STATED GOAL 1: In the passage on India's wheat and rice support under WTO limits, what dollar value per tonne did the administered price of rice reach in 2010–11?
STATED GOAL 2: Write a continuation of the passage on India's wheat and rice support under WTO limits, starting after its final sentence.

#### SELECTED EXTRACT

In the case of India, product-specific support to wheat, which was 132.37 per cent below the de minimis limit in 1995–96, narrowed to less than one per cent (minus 0.73 per cent) in 2010–11. The situation has also changed, but more dramatically, in the case of rice. For product specific support for rice, the level of support was 55.4 per cent below (that is, minus 55.4 per cent) the de minimis limit in 1995–96; by 2010–11 it was over the limit by 7.21 per cent. Significantly, although the dollar-denominated external reference price for rice remained constant between these two time points – (at USD 262.51/tonne) – the applied value of administered price incurred locally in Indian rupees but denominated in dollars increased from USD 168.92/tonne in 1995–96 to USD 329.11/tonne in 2010–11. The administered price of rice remained below the reference price between 1995–96 and 2006–7, but breached the reference price after 2007–8. Sharma observes, “Given the trend in administered price and the level of procurement, it is feared that India would breach the de minimis limit of rice in the near future (p. 80).”
What this means in the immediate term is that procurement agencies such as the Food Corporation of India (FCI) would find it difficult to procure foodgrains, particularly rice, because the country would be breaching the de minimis limits set at the WTO. This is because the administered price of rice has already breached the ERP. Sharma notes that “this would severely constrain the government in fighting hunger and undernourishment affecting 190 million people in India (p. 80).”

########
#### ENTRIES PROVIDED

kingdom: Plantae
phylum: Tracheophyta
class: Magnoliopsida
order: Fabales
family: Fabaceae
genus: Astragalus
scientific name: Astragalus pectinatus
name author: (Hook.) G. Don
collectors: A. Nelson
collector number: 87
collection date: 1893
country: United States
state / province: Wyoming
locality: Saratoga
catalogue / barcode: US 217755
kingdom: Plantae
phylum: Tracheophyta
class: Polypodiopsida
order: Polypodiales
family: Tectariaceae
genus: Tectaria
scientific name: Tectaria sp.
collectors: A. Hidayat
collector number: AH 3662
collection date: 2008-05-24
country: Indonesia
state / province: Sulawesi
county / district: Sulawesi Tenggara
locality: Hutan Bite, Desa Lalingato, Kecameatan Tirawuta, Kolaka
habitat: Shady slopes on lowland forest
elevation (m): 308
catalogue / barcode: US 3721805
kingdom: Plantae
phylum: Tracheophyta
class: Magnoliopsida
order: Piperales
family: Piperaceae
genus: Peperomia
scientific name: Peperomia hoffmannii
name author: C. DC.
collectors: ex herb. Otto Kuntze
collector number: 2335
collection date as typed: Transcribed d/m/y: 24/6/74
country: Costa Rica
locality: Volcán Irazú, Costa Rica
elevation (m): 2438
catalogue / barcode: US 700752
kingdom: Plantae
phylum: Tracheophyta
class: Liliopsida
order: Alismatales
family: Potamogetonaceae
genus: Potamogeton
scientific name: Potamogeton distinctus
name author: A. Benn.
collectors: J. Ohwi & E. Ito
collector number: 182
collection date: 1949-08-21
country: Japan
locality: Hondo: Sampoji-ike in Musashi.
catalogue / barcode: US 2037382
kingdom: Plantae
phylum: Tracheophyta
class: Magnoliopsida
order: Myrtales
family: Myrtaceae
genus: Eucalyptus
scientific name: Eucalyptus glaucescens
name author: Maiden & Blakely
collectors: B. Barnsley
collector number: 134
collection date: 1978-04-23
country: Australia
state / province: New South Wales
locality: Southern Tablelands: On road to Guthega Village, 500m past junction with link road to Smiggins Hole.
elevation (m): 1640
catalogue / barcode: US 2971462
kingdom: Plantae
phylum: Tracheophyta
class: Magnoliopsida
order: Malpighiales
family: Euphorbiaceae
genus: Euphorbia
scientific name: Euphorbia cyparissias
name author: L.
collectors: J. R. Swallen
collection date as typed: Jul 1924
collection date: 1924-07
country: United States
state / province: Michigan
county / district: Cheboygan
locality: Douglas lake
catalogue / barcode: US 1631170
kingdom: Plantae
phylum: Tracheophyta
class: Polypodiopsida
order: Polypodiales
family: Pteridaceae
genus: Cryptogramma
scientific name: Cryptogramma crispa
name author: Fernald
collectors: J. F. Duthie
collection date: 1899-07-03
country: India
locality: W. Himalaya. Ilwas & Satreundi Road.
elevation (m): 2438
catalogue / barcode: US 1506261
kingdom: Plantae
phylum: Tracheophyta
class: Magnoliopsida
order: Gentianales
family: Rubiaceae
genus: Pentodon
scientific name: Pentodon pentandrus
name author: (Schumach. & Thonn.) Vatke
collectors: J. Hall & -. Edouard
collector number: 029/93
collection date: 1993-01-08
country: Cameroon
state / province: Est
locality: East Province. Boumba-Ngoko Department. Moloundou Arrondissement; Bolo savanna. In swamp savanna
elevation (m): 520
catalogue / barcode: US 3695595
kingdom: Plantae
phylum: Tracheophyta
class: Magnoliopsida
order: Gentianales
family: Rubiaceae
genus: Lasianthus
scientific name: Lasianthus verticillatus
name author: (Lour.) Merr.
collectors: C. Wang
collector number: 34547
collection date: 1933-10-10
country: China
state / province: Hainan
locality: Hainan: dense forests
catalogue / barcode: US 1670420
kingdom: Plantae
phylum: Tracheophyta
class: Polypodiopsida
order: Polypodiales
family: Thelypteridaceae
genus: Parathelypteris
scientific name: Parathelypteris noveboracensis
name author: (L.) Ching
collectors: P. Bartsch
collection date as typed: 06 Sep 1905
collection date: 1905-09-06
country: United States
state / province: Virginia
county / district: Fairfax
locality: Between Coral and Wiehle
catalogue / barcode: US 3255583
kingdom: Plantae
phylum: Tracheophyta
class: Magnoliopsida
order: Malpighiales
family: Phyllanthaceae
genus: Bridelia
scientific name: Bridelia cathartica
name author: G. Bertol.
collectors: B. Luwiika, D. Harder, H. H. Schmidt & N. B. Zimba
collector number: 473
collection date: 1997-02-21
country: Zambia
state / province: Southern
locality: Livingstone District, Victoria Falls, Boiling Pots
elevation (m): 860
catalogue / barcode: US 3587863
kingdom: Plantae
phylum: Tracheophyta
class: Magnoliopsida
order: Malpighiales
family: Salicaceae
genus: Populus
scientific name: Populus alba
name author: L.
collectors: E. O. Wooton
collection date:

########

WRITTEN RESPONSE 1: USD 329.11/tonne.

WRITTEN RESPONSE 2:
It is evident that in the case of both Egypt and India, setting a dollar-denominated limit has played a major role in these countries breaching the limits set in the AoA. Although this concern is mentioned only in passing in several of the 12 cases that Sharma examines, he does not focus on this particular issue, especially its methodological and conceptual fallacies. This is critical because if the limits are defined in dollar terms, and if less-developed country currencies have depreciated significantly (as they have since 1995), the problem of being in danger of breaching the limits set in the AoA arises from a serious methodological flaw that requires urgent correction. In short, the rigidity of the ERP set in 1995 using a benchmark that was almost 10 years old even at the time is a serious flaw in design. The use of a reference price, without reference to the rupee-dollar exchange rate that has been used to measure the extent of support provided by the Indian government in rupees, is a major contributory factor to countries that are in danger of breaching the limits.
The use of a reference price also poses serious methodological problems because of the conversion of currencies. Wise (2004) has argued that the setting of a reference price is problematic for several reasons. First, as he demonstrates from the case of using milk prices from New Zealand as a reference for global export prices, the choice of the reference itself can be unrepresentative. Secondly, the two-step method of currency conversion – first of the reference price into the domestic currency, and then of the extent of price support in national currency converted back in terms of the reference currency – can significantly distort the actual measure of support provided to producers. These errors are likely to be magnified during a period of great currency volatility, as has been the case with many national currencies since the global financial crisis of 2007–8.
Wise observes:
A measure intended to estimate support to producers should take account of the buying power of that support, since it is a measure of opportunity costs to domestic consumers at domestic prices. Exchange rates tend to undervalue the purchasing power in lower income countries, because many inexpensive services are not internationally traded (Wise 2004, p. 9).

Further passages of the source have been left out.